Ему не приходила в голову мысль, что исчезновение
(уничтожение?) дома могло быть государственной акцией. По
правде сказать, у него вообще еще не было никакой версии. Эта
была первой.

-- Нужно бороться, -- сказал Каретников. -- Я дам вам
телефон. Позвоните туда, расскажите о своей беде. Он наклонился
над столиком, быстро черкнул на клочке "Фигаро", оторванном для
этой цели, два телефона; под одним написал свою фамилию, а под
другим -"Арнольд Валентинович Безич".

-- Позвоните Арнольду Валентиновичу, он скажет, что
делать. Потом позвоните мне.

-- Спасибо, -- сказал Демилле, принимая бумажку.

-- Я могу оставить вас здесь, -- предложил Каретников. --
Вам ведь негде ночевать, вы устали...

-- Нет-нет! -- быстро возразил Демилле. -- Я пойду к маме.
У меня мама, знаете, не очень далеко...

Он словно оправдывался, но желание поскорей уйти из
будочки было весьма сильным. Евгений Викторович откланялся,
бормоча слова благодарности, вышел за калитку и снова пустился
в дорогу, провожаемый долгим, озабоченным взглядом Каретникова.

Он вышел к лесопарку, отделявшему новый район от районов
старой застройки. Лесопарк, по слухам, был небезопасен в ночное
время, но сейчас Демилле даже не подумал об этом, а зашагал
напрямик по дорожке, которая вскоре вывела его на центральную
аллею, где стояли окрашенные в белую краску садовые скамейки.

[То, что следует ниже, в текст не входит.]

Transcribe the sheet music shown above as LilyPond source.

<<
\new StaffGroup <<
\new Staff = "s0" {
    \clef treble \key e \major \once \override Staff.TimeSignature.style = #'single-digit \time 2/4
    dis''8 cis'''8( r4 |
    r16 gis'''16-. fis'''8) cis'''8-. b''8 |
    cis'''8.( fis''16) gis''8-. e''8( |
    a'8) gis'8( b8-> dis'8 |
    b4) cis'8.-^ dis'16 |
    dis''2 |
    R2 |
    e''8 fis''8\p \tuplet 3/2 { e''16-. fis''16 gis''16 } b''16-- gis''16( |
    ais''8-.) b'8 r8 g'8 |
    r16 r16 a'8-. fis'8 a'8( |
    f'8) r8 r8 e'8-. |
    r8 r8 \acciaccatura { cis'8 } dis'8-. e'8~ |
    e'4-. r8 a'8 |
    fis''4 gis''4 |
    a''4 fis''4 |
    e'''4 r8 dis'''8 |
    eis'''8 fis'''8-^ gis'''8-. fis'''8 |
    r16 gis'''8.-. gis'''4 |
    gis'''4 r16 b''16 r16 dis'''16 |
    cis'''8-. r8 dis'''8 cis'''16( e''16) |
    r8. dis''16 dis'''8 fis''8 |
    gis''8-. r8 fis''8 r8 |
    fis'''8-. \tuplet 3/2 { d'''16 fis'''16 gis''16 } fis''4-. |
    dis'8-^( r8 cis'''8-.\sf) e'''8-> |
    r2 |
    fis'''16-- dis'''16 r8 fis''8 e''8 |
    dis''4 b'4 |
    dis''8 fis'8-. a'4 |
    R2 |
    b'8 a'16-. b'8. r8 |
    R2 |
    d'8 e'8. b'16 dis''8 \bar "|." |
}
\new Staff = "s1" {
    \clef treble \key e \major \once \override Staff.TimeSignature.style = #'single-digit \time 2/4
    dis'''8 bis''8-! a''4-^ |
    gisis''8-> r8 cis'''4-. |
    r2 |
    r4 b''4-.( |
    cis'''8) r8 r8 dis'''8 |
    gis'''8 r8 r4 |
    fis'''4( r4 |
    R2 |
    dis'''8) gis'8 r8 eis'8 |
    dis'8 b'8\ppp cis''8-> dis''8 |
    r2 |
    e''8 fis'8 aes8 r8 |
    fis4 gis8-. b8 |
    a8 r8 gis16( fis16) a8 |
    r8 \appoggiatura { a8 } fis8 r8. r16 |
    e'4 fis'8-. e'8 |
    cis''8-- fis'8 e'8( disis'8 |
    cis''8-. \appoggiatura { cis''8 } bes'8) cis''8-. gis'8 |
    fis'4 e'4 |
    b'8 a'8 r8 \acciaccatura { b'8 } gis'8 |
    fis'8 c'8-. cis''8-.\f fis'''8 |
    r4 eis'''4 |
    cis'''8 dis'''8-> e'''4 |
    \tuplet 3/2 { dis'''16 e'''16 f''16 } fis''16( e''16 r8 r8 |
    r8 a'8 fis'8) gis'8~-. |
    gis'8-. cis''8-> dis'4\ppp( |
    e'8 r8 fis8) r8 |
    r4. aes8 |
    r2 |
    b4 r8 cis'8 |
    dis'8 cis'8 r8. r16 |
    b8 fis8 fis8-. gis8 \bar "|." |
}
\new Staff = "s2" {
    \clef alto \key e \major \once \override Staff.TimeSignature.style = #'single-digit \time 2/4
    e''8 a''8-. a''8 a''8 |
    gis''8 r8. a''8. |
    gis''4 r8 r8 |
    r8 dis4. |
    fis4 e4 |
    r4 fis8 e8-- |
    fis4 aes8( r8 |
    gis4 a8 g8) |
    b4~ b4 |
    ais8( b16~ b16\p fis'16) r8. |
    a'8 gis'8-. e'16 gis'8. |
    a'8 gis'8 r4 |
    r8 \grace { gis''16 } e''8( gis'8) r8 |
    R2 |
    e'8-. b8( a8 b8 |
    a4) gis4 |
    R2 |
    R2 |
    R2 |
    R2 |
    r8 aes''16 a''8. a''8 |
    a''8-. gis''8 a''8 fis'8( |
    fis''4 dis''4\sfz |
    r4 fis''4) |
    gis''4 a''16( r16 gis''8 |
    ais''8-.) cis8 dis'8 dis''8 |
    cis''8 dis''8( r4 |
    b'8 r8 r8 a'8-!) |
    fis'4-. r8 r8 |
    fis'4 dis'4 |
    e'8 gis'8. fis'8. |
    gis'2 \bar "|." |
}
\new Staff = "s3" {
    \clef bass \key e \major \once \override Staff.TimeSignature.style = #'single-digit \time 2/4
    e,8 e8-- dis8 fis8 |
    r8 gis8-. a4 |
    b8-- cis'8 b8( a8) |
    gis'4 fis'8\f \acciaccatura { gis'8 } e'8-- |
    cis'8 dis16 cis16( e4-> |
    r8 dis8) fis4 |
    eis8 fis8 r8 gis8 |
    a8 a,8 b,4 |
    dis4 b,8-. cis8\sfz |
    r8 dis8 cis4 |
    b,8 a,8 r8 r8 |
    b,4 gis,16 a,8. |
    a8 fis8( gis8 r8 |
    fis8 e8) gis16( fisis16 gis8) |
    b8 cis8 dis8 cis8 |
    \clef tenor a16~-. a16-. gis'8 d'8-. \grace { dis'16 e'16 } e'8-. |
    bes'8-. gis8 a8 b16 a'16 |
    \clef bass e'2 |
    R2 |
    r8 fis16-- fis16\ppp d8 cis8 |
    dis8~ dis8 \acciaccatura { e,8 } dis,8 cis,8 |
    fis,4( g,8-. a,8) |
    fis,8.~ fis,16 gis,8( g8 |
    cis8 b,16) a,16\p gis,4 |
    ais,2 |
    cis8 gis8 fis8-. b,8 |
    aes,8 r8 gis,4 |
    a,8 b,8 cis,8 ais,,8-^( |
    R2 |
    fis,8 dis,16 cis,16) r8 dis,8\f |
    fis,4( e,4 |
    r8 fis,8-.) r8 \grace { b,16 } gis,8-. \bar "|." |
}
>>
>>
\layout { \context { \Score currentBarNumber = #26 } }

Аллея была прямой, как стрела, и строго над нею, в дальнем
ее конце, обозначенном четким контуром деревьев слева и справа,
висела красная тяжелая луна. Демилле быстрым шагом приближался
к ней по аллее -- размахивал руками, часто дышал, бормотал
что-то под нос, -вдруг уселся на скамейку... Лихорадочно роясь
в карманах, он извлек из них все, что там было, и стал
рассматривать свое богатство в тусклом багровом свете луны. Он
решил проверить, с чем же остался?

Проверка дала следующие результаты:

1) денег -- 26 копеек;

2) связка ключей от квартиры (своей);

3) ключ от мастерской (чужой);

4) записная книжка с несколькими вложенными в нее
бумажками, в том числе обрывком "Фигаро";

5) зубочистка;

6) носовой платок;

7) пуговица от плаща (оторванная);

8) полиэтиленовая пробка от винной бутылки (надрезанная);

9) карамель "Мятная".

Евгений Викторович, вздохнув, сунул в рот карамель, а
пробку выбросил, чем уменьшил свое достояние на две единицы. Он
опять рассовал оставшееся по карманам и побрел по направлению к
луне уже медленнее, перекатывая во рту мятную конфету. Она
легонько постукивала о зубы.

"Ничего, -- подумал он. -- Не может быть, чтобы дом исчез
бесследно. Этого не допустят. (Кто не допустит?) Видимо,
простое недоразумение. (Хороши недоразумения!) Поживем --
увидим!"

Он вышел из парка, пересек проспект и оказался на улочке,
где прошло его детство. Здесь стояли трехэтажные домики
странной архитектуры, выстроенные сразу же после войны пленными
немцами. Они были выкрашены в желтый цвет. В одном из таких
домиков и получил в сорок седьмом году две двухкомнатные
квартирки профессор Первого медицинского института Виктор
Евгеньевич Демилле с семьею: женой Анастасией Федоровной,
сыновьями Евгением (семи лет), Федором (трех лет) и грудной
дочерью Любашей. Квартиры объединили в одну -- получилась
пятикомнатная за счет маленькой кухни второй квартиры (там жила
домработница Наташа), -- стали жить... И прожили тридцать лет
до смерти Виктора Евгеньевича и еще три года после.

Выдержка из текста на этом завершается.